Better integration of health expertise within schools would allow earlier diagnosis and targeted support, improving both wellbeing and academic outcomes.
In many public schools, a single psychologist may be responsible for more than 1,100 students, more than double the Australian Psychological Society’s recommended benchmark of one psychologist per 500 students.
Teachers are often the first adults to notice when something is wrong. But they are educators, not clinicians. They cannot diagnose. They cannot coordinate care. And they should not be expected to.
Without embedded specialist support, families are pushed into private assessment and treatment, services that are costly and unevenly accessible. The result is a two-tiered system in which early intervention depends on postcode and income.
Embedding psycho-educational professionals within schools, including psychologists, allied health clinicians and learning specialists, would enable earlier identification of barriers to learning, reduce stigma and improve long-term educational and health outcomes.
Prevention in adolescence is significantly less costly than crisis management in adulthood.
This model should be funded and led by health systems in partnership with education departments, ensuring teachers are supported rather than burdened by additional responsibilities.
But reform must go further. We routinely test children to rank them. We rarely assess them to understand them.
If governments are prepared to spend millions administering standardised tests, they should be equally prepared to invest in evidence-based cognitive and developmental assessment embedded within schools.
Understanding a child’s learning profile, executive functioning, interests and motivational drivers early is not labelling; it is personalised education. It is prevention.
Brains develop at different rates. A child with limited focus in Year 8 may demonstrate strong executive functioning by Year 12 as the prefrontal cortex matures.
Streaming students narrowly on exam performance ignores developmental science and risks locking them into pathways that underestimate their potential.
Instead of ranking students against each other, integrated learning profiles could guide subject selection, targeted support and strengths-based pathways. That is how potential is unlocked before disengagement becomes crisis.

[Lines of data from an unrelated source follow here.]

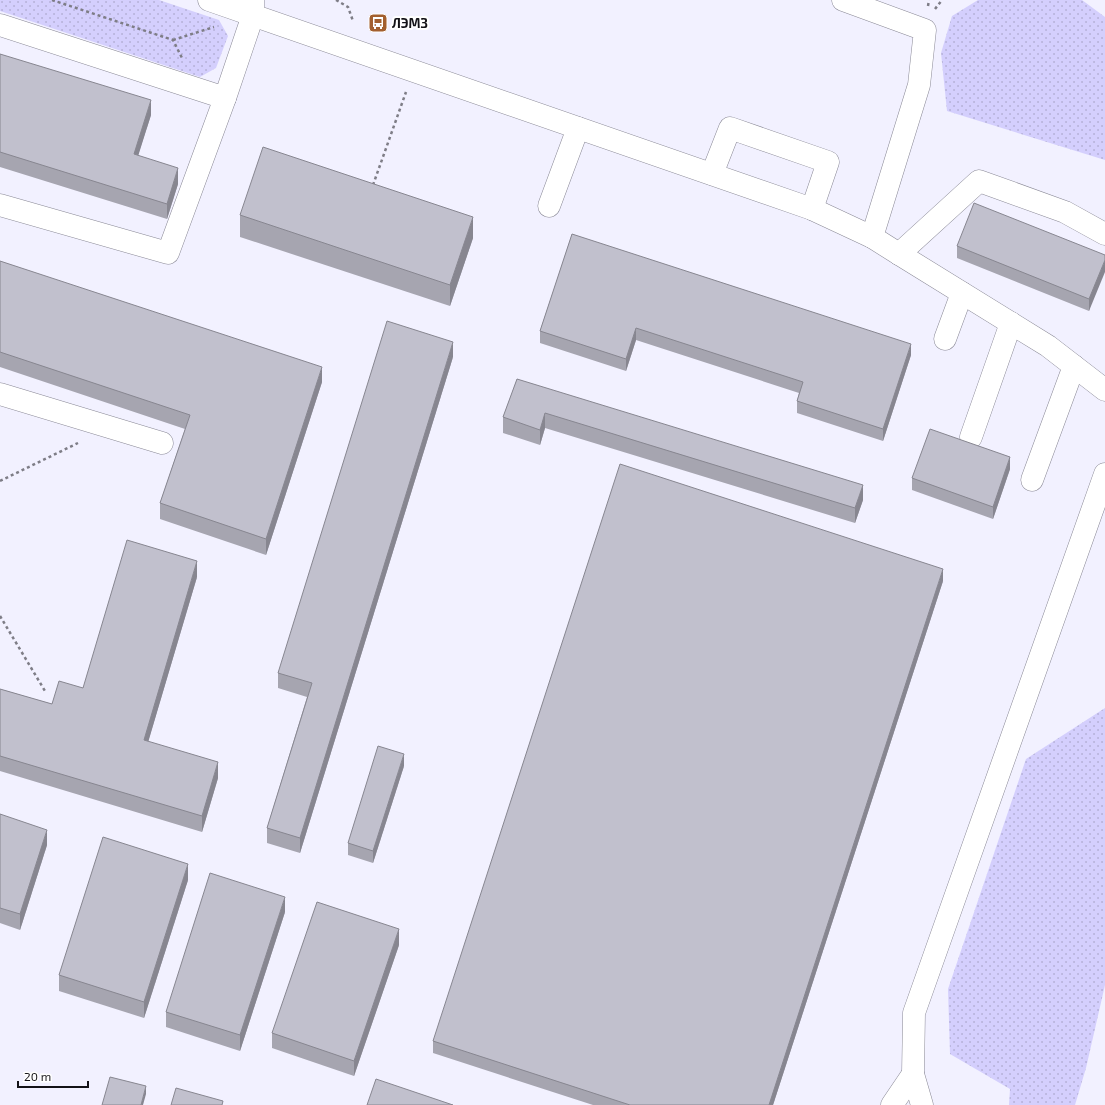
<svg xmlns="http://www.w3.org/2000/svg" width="1105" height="1105" font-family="'Exo 2',sans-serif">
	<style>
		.grass { fill: url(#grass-dots) }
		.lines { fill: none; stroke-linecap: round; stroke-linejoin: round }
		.minor-casing { stroke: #8a8996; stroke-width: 23 }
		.path { stroke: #7e7d86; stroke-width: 2.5; stroke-dasharray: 3 3; stroke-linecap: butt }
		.minor { stroke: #fff; stroke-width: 22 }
		.wall { fill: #a6a5b0 }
		.shaded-wall { fill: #878690 }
		.building { fill: #c1c0cd; stroke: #878690 }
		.labels { text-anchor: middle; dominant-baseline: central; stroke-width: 4; stroke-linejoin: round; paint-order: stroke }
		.poi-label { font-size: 13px; font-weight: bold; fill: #131217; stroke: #fff; text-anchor: start }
	</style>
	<defs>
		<pattern id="grass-dots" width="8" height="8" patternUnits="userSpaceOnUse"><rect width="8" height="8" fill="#d4cffd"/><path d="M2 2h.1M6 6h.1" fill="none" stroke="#b5b1d8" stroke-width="1.8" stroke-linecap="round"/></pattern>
	</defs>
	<rect width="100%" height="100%" fill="#f2f1ff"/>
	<g class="grass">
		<polygon points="0,0 159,0 219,20 228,36 216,68 200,77 0,11"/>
		<polygon points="978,0 1082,0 1105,17 1105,160 947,111 941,53 952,16"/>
		<polygon points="1105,708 1105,985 1086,1068 1075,1105 1009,1105 1010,1089 950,1054 948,989 1026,759"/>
	</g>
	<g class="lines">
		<g class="minor-casing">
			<g id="minor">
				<polyline points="209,0 812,209 872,237 899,254 1048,346 1105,390"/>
				<polyline points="843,0 925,30 919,85 872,237"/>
				<polyline points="0,25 225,98 253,15 253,1"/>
				<polyline points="712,174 730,128 828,162 812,209"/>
				<polyline points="0,205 168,253 225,98"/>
				<polyline points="549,206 578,128"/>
				<polyline points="899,254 979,181 1065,212 1105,234"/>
				<polyline points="945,339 962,293"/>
				<polyline points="0,394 162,443"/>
				<polyline points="971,437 1011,323"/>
				<polyline points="1032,480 1074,366"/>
				<polyline points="892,1105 913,1074"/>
				<polyline points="922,1105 913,1074 914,1013 1105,474"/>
			</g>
		</g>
		<g class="path">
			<polyline points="52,0 173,40 183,60"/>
			<polyline points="336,0 348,7 353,21"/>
			<polyline points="928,6 929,0"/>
			<polyline points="935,9 942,0"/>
			<polyline points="173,40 214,27"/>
			<polyline points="373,185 406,92"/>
			<polyline points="0,481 78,443"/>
			<polyline points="0,616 45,691"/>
		</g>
		<use href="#minor" class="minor"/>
	</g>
	<g class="wall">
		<polygon points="0,54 151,115 138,155 178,184 167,219 0,167"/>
		<polygon points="240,215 473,238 450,306 240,237"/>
		<polygon points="572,234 911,355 883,441 797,413 797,401 799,393 636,340 626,371 540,343 540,331"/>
		<polygon points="957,246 1105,255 1089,311 957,258"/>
		<polygon points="0,261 322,382 266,555 160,519 160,503 185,429 0,367"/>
		<polygon points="453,357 300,853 267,843 267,828 307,697 278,688 278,673"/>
		<polygon points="517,379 863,500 855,523 545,428 540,445 503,433 503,417"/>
		<polygon points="1010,469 993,519 912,490 912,478"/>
		<polygon points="197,577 148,742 218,778 202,832 0,771 0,689 52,704 83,688"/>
		<polygon points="943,581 773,1105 593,1105 433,1053 433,1041"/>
		<polygon points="404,766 373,863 348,855 348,843"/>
		<polygon points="0,814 47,845 20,930 0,923"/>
		<polygon points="188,880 144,1018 59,991 59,975"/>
		<polygon points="285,912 240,1051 166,1027 166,1012"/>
		<polygon points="399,945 354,1076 272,1048 272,1033"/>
	</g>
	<g class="shaded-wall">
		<polygon points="151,100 151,115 134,169 134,154"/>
		<polygon points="178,168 178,184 167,219 167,204"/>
		<polygon points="473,217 473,238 450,306 450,285"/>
		<polygon points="1105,260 1105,272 1089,311 1089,299"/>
		<polygon points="636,328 636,340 626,371 626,359"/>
		<polygon points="453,342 453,357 300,853 300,838"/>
		<polygon points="911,344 911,355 883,441 883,429"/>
		<polygon points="322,367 322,382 266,555 266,539"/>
		<polygon points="545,413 545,428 540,445 540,430"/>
		<polygon points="1010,457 1010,469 993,519 993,507"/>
		<polygon points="863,485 863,500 855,523 855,508"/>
		<polygon points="197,561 197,577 144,756 144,740"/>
		<polygon points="943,569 943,581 773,1105 769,1105"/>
		<polygon points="404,754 404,766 373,863 373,851"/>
		<polygon points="218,762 218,778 202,832 202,816"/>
		<polygon points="47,830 47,845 20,930 20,914"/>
		<polygon points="188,864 188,880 144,1018 144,1002"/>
		<polygon points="285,897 285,912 240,1051 240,1035"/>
		<polygon points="399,929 399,945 354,1076 354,1061"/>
		<polygon points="146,1086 146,1094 143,1105 141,1105"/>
	</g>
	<g class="building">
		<polygon points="0,54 151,100 134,154 178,168 167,204 0,152"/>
		<polygon points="263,147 473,217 450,285 240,215"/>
		<polygon points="974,203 1105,255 1105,260 1089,299 957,246"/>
		<polygon points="572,234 911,344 883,429 797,401 803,382 636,328 626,359 540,331"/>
		<polygon points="0,261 322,367 266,539 160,503 190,415 0,352"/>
		<polygon points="387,321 453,342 300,838 267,828 312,683 278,673"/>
		<polygon points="517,379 863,485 855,508 545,413 540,430 503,417"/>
		<polygon points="930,429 1010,457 993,507 912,478"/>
		<polygon points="620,464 943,569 769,1105 630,1105 433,1041"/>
		<polygon points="127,540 197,561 144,740 218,762 202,816 0,756 0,689 52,704 59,681 83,688"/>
		<polygon points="378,746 404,754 373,851 348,843"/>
		<polygon points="0,814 47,830 20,914 0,908"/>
		<polygon points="103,837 188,864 144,1002 59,975"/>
		<polygon points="210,873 285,897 240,1035 166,1012"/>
		<polygon points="317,902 399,929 354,1061 272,1033"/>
		<polygon points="110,1077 146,1086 141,1105 102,1105"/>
		<polygon points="376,1079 453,1105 367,1105"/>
		<polygon points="176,1088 223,1101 222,1105 171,1105"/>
	</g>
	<defs>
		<g id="bus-square" transform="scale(1)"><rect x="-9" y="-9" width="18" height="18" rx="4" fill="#a35f2f" stroke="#fff"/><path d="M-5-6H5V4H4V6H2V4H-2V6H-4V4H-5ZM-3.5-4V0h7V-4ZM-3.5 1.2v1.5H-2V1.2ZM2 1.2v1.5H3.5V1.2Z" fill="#fff"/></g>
	</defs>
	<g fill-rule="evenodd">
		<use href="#bus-square" x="378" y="23"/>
	</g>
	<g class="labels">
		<g class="poi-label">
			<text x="392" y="23">ЛЭМЗ</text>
		</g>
	</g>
	<path d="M18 1081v6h70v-6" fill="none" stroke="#131217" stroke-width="2"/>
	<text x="24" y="1081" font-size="12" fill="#131217" stroke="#ffffff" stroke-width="3" paint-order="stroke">20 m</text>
</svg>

This is not about medicalising childhood. It is about recognising cognitive diversity. Children with different cognitive styles may process information differently and perform differently under timed conditions. That does not mean they lack ability.
Interest-driven learning is not indulgent; it is strategic. Engagement builds persistence, resilience and adaptability, the very qualities employers now prioritise.
If students later change direction, they do so with confidence rather than shame.
Evidence from the Australian Institute of Health and Welfare consistently shows that early intervention in childhood is among the most cost-effective strategies for improving long-term health outcomes and reducing future system pressure.
Early mental health support lowers hospitalisations and chronic service use over decades. Prevention pays, fiscally as well as socially.
In an era when artificial intelligence can draft essays and complete standardised assessments, Australia’s competitive advantage will not come from producing students who are simply good at exams. It will come from developing young adults who can think critically, solve complex problems, collaborate and adapt.
International models, particularly in Scandinavian education systems, demonstrate that integrating psychologists and counsellors into schools while prioritising wellbeing improves engagement and reduces mental health burden.
Investing in children’s mental and cognitive development is not a wellbeing add-on – it is economic, workforce, and health policy.
Embedding school psychologists, funding early assessments, and integrating health with education planning would represent genuine preventative reform, giving Australia a healthier population, a more innovative economy, and lower long-term public costs.